Prediction and experimental validation approach to improve performance of novel hybrid bio-inspired 3D printed lattice structures using artificial neural networks

Abstract

Novel Cellular lattice structures with lightweight designs are gaining more interest in the automobile and aerospace sectors. Additive manufacturing technologies have focused on designing and manufacturing cellular structures in recent years, increasing the versatility of these structures because of the significant benefits like high strength-to-weight ratio. In this research, a novel hybrid type of cellular lattice structure is designed, bio-inspired from the circular patterns seen in the bamboo tree structure and the overlapping patterns found on the dermal layers of fish-like species. The unit lattice cell with varied overlapping areas with a unit cell wall thickness of 0.4 to 0.6 mm. Fusion 360 software models the lattice structures with a constant volume of 40 × 40 × 40 mm. Utilizing the stereolithography (SLA) process and a vat polymerization type three-dimensional printing equipment is used to fabricate the 3D printed specimens. A quasi-static compression test was carried out on all 3D printed specimens, and the energy absorption capacity of each structure was calculated.
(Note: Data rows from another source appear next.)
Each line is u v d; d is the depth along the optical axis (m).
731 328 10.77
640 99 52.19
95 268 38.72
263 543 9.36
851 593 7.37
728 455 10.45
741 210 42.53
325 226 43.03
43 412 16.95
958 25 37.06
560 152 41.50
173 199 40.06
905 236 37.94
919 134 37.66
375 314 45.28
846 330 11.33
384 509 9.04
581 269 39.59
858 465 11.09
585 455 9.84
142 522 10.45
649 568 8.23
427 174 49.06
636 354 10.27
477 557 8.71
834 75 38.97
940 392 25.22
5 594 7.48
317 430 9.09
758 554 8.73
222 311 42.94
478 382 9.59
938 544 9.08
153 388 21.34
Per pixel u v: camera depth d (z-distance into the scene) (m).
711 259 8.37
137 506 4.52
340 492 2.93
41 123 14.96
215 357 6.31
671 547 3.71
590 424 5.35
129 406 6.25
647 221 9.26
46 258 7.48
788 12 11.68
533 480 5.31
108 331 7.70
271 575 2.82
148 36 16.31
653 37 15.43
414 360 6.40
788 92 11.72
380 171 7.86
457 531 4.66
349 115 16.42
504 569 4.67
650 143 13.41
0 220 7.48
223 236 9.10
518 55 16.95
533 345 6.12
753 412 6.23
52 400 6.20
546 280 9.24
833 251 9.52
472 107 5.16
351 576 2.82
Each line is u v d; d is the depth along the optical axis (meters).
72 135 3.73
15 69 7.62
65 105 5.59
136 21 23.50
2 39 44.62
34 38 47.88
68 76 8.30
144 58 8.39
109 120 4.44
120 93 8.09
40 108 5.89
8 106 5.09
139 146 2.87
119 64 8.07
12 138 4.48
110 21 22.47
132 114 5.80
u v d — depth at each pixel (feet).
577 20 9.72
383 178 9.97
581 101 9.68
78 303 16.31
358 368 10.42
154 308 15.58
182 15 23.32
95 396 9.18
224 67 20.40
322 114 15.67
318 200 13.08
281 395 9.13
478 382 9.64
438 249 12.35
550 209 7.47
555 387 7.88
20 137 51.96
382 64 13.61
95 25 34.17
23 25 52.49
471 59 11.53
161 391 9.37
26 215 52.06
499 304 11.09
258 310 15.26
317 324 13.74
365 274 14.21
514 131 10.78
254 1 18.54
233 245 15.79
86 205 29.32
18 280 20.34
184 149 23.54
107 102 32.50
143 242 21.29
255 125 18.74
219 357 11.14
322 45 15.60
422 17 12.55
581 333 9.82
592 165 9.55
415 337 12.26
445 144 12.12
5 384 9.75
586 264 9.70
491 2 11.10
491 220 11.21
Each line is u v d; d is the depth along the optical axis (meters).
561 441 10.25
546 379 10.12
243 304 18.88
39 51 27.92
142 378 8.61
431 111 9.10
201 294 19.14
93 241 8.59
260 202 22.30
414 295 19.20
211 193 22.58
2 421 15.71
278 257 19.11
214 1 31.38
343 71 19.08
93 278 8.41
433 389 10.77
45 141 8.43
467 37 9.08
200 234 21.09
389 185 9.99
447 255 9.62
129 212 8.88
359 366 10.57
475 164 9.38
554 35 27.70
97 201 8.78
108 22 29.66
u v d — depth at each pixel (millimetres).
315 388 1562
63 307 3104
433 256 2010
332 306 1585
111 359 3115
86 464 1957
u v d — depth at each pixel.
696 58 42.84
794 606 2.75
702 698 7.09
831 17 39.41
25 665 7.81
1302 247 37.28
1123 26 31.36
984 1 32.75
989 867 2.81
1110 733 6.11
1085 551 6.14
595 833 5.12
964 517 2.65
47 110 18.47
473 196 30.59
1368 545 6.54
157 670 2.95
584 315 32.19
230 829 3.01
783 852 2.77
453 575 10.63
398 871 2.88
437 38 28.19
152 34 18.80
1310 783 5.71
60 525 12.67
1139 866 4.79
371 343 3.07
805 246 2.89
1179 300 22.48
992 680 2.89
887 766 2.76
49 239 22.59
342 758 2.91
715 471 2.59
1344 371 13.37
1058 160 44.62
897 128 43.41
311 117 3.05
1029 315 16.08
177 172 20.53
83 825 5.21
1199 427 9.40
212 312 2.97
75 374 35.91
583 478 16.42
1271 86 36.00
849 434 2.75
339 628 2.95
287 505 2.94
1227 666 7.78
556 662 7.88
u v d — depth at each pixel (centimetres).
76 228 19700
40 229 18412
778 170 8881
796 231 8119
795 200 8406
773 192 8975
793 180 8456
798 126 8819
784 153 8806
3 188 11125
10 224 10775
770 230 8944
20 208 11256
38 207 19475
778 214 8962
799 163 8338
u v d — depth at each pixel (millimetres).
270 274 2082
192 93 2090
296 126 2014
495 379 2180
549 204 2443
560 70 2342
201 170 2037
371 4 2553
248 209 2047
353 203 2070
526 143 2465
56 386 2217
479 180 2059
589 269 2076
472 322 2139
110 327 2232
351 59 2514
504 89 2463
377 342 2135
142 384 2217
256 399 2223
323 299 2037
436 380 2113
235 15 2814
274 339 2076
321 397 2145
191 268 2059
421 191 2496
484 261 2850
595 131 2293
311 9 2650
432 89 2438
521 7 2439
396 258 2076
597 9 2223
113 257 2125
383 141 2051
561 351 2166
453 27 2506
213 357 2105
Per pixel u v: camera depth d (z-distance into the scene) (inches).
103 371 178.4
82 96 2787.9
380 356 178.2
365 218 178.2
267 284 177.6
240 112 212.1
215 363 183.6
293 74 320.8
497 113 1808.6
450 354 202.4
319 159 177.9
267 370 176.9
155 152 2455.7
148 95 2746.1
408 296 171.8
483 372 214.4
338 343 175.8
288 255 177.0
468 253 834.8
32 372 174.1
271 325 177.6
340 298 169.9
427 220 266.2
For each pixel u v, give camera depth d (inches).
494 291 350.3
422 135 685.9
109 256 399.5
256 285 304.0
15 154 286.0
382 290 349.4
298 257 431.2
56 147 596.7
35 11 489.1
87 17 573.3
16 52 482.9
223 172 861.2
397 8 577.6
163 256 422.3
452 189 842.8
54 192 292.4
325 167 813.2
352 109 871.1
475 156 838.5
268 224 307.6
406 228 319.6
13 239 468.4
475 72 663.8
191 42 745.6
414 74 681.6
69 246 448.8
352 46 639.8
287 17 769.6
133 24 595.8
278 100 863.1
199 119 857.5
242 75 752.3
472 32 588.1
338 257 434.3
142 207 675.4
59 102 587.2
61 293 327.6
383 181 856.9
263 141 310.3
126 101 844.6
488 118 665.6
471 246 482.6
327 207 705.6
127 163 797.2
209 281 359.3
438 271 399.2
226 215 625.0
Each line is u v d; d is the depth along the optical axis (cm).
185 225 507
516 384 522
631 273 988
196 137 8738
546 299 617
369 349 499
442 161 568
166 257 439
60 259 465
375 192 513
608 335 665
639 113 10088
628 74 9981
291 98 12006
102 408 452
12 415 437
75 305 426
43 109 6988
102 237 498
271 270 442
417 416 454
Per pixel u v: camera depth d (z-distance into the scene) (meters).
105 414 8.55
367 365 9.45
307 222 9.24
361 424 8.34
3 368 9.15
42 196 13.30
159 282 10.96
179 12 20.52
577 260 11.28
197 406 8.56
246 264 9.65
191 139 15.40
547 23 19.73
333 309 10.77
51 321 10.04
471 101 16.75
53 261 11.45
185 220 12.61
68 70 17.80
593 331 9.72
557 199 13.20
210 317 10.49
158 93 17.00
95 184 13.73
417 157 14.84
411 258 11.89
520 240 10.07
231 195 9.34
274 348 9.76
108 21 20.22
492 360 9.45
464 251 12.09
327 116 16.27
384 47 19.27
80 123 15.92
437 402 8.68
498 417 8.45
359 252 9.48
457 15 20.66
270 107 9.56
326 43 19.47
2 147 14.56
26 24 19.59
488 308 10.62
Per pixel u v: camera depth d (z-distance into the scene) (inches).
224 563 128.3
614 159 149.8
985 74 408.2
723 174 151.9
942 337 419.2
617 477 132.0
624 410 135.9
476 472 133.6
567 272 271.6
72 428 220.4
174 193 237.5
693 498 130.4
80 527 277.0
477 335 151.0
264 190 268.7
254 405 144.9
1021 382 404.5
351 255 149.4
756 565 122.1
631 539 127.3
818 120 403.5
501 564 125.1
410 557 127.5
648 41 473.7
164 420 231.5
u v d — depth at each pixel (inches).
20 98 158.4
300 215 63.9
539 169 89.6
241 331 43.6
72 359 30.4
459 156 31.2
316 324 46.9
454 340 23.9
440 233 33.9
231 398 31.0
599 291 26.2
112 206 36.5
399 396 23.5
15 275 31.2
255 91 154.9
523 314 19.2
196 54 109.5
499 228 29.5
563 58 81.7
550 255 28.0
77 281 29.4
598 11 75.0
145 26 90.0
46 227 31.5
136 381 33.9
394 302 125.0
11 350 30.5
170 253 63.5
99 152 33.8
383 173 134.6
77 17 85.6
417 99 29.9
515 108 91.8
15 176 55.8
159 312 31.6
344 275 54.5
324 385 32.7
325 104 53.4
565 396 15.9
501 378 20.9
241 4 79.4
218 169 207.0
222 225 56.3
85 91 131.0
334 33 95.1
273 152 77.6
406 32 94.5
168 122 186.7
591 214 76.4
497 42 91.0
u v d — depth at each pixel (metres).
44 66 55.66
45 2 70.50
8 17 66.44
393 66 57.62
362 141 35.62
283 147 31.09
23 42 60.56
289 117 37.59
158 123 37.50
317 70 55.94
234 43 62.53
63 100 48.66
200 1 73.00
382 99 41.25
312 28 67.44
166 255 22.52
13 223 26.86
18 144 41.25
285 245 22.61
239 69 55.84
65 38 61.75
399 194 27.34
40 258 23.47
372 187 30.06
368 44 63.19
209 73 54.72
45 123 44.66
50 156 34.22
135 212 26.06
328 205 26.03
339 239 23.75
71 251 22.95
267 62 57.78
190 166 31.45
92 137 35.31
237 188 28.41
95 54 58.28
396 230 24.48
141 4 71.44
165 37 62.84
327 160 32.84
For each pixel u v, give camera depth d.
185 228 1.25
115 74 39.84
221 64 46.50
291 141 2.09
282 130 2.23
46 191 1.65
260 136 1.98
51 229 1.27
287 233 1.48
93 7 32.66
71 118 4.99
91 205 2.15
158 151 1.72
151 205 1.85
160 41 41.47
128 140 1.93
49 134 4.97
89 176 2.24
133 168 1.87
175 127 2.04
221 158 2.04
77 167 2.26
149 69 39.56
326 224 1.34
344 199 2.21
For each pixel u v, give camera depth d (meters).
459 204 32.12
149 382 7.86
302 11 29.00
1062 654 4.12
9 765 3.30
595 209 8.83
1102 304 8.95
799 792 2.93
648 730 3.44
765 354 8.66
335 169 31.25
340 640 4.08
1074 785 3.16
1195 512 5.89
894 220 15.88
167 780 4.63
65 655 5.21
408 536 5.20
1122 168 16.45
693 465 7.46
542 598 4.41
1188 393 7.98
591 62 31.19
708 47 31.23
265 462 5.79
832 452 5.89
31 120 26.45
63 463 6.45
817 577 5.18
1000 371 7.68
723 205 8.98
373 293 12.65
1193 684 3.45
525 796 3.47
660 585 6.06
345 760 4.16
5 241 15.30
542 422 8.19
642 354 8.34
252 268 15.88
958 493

Machine learning technique like the Artificial neural network (ANN) with Levenberg–Marquardt Algorithm (ANN-LM) was applied to the present research to predict the energy absorption of the lattice structure with parameters such as overlapping area, wall thickness, and size of the unit cell. The k-fold cross-validation technique was applied in the training phase to get the best training results. Overall, the results obtained using the ANN tool are validated and can be a favourable tool for lattice energy prediction with available data.